● WHAT YOU HAVE TO DO
Of the material below, only the lines from the line containing "12: (136, 322, 0.72)" down to the line containing "28: (36, 190, 0.35)" belong in the answer, written out exactly.

● DATA EXCERPTS

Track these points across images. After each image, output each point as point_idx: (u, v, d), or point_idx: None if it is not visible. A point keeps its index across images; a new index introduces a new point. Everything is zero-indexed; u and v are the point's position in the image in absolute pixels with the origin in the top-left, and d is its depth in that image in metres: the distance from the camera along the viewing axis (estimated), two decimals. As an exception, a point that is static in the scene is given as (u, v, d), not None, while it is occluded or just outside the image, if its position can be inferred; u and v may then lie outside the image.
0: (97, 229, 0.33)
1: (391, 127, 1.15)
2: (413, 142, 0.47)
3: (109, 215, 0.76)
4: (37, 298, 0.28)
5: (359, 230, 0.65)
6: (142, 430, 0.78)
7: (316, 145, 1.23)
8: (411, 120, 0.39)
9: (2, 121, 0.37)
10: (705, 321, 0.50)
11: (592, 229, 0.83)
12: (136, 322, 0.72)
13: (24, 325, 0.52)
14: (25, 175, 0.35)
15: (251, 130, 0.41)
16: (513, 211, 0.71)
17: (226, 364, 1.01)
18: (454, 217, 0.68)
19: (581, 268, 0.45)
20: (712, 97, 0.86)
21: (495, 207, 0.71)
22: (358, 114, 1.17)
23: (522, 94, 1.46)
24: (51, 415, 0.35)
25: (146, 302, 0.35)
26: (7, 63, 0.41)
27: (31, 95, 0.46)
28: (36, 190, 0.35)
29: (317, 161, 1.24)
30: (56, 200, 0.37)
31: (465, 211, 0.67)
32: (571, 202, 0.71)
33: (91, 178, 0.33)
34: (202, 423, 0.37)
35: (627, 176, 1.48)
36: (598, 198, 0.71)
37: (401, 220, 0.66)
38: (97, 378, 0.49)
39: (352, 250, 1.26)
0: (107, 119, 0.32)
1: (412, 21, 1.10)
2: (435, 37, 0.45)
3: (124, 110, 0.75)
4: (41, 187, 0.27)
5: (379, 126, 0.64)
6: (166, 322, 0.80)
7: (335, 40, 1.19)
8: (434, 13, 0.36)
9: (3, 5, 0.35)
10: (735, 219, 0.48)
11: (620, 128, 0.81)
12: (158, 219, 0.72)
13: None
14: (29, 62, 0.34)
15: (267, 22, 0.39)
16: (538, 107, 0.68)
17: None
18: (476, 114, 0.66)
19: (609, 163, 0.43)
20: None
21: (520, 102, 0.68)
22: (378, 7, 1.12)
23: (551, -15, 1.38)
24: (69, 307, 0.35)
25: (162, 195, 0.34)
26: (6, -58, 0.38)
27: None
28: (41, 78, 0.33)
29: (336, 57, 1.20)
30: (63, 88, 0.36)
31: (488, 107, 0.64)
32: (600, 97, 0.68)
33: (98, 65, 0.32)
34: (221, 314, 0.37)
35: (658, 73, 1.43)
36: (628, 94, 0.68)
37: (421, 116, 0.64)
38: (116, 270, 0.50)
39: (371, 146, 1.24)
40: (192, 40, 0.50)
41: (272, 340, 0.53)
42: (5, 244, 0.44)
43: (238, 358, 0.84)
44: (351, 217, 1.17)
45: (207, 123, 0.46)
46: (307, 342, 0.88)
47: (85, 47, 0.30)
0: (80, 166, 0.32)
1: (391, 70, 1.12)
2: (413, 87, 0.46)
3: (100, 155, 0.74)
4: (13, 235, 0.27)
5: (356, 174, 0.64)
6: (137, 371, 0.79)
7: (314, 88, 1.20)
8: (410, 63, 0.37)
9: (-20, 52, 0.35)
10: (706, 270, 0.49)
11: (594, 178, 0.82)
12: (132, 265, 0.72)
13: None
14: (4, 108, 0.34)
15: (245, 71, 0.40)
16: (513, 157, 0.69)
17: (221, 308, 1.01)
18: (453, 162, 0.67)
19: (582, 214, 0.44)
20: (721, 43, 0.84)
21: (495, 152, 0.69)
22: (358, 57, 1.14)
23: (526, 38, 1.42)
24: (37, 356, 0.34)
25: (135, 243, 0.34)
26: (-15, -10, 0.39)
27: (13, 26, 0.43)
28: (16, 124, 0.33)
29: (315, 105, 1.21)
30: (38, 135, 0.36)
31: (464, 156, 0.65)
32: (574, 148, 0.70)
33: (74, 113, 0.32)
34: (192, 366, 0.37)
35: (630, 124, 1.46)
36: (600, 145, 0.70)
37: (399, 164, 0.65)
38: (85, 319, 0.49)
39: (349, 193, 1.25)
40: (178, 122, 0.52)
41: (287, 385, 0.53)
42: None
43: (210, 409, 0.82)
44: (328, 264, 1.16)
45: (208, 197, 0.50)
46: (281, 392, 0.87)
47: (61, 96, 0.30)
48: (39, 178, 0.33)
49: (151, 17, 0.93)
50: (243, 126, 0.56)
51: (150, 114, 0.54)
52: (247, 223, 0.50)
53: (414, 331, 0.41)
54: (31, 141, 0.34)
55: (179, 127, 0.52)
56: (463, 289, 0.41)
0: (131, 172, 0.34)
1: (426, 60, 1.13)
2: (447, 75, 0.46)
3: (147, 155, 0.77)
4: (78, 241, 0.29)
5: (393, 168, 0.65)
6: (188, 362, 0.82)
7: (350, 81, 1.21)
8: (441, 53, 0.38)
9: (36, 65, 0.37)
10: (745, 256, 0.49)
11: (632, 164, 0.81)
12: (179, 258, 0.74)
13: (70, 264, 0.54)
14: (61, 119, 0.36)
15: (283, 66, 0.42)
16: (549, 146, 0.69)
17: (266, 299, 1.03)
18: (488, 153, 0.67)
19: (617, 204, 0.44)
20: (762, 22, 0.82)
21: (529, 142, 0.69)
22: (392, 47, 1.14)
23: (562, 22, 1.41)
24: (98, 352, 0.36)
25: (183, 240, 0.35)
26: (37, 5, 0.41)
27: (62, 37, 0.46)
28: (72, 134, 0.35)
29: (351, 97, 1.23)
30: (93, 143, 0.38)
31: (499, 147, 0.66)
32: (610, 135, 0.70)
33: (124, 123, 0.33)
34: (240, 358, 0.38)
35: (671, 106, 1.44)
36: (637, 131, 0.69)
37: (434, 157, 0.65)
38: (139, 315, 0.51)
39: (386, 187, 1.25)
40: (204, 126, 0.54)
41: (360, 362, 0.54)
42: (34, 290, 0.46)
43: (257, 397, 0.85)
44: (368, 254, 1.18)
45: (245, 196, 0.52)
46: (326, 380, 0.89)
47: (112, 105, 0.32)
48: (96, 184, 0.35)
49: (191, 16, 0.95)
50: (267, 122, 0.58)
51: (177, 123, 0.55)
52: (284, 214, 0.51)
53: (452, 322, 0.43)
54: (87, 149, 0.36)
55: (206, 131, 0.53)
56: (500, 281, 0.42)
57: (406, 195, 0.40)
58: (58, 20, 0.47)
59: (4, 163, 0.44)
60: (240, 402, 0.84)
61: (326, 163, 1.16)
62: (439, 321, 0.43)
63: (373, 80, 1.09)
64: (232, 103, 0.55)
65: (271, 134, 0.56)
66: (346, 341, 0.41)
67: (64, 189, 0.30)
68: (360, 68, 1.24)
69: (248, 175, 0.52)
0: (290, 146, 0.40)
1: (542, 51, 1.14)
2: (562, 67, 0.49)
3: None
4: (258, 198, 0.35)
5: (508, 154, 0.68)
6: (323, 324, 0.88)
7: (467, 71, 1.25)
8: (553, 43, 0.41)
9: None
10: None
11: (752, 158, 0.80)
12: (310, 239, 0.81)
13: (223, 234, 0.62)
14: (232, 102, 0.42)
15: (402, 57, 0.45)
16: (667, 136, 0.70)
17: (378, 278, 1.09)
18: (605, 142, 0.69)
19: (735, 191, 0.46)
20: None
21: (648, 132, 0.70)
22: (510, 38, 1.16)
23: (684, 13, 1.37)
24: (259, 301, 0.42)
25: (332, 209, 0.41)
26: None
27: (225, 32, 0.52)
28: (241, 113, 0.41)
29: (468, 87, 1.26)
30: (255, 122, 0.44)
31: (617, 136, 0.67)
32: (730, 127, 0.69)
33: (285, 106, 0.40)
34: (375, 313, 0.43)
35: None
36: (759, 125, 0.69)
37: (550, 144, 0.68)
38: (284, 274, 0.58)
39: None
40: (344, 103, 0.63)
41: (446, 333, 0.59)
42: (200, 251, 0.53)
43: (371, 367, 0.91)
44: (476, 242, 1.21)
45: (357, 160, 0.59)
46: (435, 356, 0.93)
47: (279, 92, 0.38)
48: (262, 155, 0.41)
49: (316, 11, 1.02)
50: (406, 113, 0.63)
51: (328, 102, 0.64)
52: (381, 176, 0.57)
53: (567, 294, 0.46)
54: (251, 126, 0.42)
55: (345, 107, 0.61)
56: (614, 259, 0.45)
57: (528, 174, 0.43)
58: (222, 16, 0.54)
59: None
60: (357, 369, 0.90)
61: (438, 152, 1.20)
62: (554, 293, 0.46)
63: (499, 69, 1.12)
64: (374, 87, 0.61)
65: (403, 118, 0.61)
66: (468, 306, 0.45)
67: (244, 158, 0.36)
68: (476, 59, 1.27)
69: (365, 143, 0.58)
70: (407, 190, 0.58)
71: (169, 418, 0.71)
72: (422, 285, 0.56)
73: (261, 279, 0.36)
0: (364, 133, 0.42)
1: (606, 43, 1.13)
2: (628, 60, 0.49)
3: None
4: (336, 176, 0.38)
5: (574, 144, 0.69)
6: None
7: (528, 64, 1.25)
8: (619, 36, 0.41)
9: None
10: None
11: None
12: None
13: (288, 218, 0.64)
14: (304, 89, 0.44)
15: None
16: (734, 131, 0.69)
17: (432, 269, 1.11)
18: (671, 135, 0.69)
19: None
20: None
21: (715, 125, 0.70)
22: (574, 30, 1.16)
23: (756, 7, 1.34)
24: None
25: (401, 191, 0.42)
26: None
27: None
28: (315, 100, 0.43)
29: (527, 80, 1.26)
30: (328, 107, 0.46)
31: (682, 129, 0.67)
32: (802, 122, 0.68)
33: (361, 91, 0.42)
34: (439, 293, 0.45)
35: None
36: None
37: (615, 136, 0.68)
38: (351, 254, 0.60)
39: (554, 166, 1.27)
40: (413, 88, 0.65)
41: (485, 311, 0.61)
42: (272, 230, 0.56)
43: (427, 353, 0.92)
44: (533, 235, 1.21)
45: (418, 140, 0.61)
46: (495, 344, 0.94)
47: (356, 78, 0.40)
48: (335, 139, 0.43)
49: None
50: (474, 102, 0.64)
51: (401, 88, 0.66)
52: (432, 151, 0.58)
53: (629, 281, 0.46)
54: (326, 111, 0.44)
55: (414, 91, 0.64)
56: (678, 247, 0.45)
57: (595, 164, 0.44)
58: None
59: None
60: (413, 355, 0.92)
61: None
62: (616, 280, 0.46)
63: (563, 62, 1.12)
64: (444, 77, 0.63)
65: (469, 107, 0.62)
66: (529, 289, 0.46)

● EXERCISE SOLUTION
12: (136, 322, 0.72)
13: (24, 325, 0.52)
14: (25, 175, 0.35)
15: (251, 130, 0.41)
16: (513, 211, 0.71)
17: (226, 364, 1.01)
18: (454, 217, 0.68)
19: (581, 268, 0.45)
20: (712, 97, 0.86)
21: (495, 207, 0.71)
22: (358, 114, 1.17)
23: (522, 94, 1.46)
24: (51, 415, 0.35)
25: (146, 302, 0.35)
26: (7, 63, 0.41)
27: (31, 95, 0.46)
28: (36, 190, 0.35)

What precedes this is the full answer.